At age 18, if a Spartan girl passed her skills and fitness test, she would be assigned a husband and allowed to return home. If she failed, she would lose her rights as a citizen, and became a perioikos, a member of the middle class.
Spartan women enjoyed some freedoms that were not available to girls in other Greek cities. For example, they were allowed to own their own property and to participate in public life. In comparison to the city-state of Athens, where women were largely confined to their own home, Spartan women enjoyed much more freedom.
As adults, Spartan women were allowed to own and manage property. Additionally, they were typically unencumbered by domestic responsibilities such as cooking, cleaning and making clothing, tasks which were handled by the Helots.
The agōgē was divided into three age categories: the paides (about ages 7–14), paidiskoi (ages 15–19), and the hēbōntes (ages 20–29).
From birth till the age of seven a child lived with their parents (Harley, 1934). The child was raised by the family nurse to overcome its fears as a child. During the day the child accompanied their father to the dining halls or “syssitia” as a way to learn Spartan culture (Harley, 1934).
Spartan girls were not allowed to join but were educated at home by their mothers or trainers. Boys entered the agoge at the age of 7 and graduated around the age of 30 at which time they were allowed to marry and start a family.
That's right, a Spartan citizen was expected by law to be fit enough for hand to hand combat, in full bronze armor, under the blazing heat of the Mediterranean sun up to the same age people in the modern world are typically adjusting their knee braces before shuffling through the doors of a buffet.

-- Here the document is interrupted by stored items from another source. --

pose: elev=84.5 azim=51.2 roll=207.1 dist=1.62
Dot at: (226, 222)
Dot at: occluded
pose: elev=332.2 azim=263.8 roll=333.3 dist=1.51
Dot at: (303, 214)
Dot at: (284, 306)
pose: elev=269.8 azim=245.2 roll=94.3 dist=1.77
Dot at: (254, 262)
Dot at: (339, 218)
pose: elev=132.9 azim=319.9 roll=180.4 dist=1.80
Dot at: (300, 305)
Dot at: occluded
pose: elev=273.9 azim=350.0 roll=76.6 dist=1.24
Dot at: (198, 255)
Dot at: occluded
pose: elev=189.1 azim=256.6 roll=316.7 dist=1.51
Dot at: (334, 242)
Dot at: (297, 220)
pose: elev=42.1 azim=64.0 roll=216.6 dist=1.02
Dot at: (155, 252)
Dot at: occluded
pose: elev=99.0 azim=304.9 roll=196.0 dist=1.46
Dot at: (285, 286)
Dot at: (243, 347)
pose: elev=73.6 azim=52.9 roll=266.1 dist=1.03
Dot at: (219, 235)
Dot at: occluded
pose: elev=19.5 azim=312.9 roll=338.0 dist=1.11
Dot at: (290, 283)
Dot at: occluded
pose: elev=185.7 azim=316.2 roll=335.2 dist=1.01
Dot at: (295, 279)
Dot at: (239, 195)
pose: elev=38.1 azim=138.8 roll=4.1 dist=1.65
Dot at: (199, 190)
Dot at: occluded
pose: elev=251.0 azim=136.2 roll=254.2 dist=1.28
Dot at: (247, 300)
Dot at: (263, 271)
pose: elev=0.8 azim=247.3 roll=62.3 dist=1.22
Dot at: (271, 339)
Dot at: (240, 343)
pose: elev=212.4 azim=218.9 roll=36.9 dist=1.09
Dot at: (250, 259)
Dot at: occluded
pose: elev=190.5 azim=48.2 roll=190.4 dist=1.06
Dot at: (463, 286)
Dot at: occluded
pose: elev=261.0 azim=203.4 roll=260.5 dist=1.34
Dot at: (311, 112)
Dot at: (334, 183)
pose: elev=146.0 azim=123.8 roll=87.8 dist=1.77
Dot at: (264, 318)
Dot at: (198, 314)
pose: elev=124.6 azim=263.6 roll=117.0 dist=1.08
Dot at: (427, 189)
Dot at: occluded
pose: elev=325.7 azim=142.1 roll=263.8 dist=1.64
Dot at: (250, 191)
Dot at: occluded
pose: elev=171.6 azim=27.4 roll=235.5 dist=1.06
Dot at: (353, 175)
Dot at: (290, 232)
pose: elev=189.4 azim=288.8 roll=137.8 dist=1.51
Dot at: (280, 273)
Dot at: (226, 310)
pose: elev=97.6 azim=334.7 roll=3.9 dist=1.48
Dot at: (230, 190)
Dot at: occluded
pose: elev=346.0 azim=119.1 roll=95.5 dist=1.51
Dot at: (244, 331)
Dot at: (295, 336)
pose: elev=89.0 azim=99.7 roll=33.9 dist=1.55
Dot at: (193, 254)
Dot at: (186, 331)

"Come back with your shield - or on it" (Plutarch, Mor. 241) was supposed to be the parting cry of mothers to their sons. Mothers whose sons died in battle openly rejoiced, mothers whose sons survived hung their heads in shame.
If caught stealing, the boys were beaten. Additionally, boys were often beaten by older children who started fights to help make the younger boys strong. Children were commonly whipped in front of groups of other Spartans, but were not allowed to cry out in pain.
While Athenian women might have expected to marry for the first time around the age of fourteen to men much older than them, Spartan women normally married between the ages of eighteen and twenty to men close to them in age.
Spartan society didn't discourage romantic love, but marriage and childrearing were both subject to some peculiar cultural and governmental constraints. The state counseled that men should marry at age 30 and women at 20.
In Athens and Sparta, homosexuality was practiced to various degrees, and its status was somewhat “complicated,” according to Plato's Pausanias. In Thebes, on the other hand, it was actively encouraged, and even legally incentivized.
Sparta stands out as an important city-state in Ancient Greece because of the way it treated its women; Spartan women enjoyed more freedoms and held greater control over their own lives. However, this came at the price of harsher marital and familial duties, which both society and the state expected of them.
Xenophon also reveals that if an older man had a young, fertile wife, he could 'introduce' her to a young man whose physical and moral qualities he admired for the purpose of begetting children. Polybius (c. 200‒118 bce) even claims that it was 'common custom' for three or four Spartiates to share one wife.
Spartan marriage lacked the ceremony of Athens. Spartan women would be willfully captured and dressed as a man, also having her hair shaved as a man would. In this attire the bride would be laid alone in the dark where a sober groom would sneak in, remove her belt, and carry her to bed.
Because Spartan men were totally devoted to military matters, Spartan women were expected to oversee all other aspects of life. Life as a female Spartan meant a life devoted to producing and raising children (to the age of seven), running households and managing business affairs. Only strong children were raised.
As Cartledge writes in Spartan Reflections, it wasn't until age 60 that Spartans finally were allowed to retire from the army—provided that they lived that long.
The Spartans, noted among ancient writers for their austerity, prepared a black broth of blood and boiled pig's leg, seasoned with vinegar, which they combined with servings of barley, fruit, raw greens, wine and, at larger dinners, sausages or roasted meat. Spartan boys were sparingly issued barley cakes.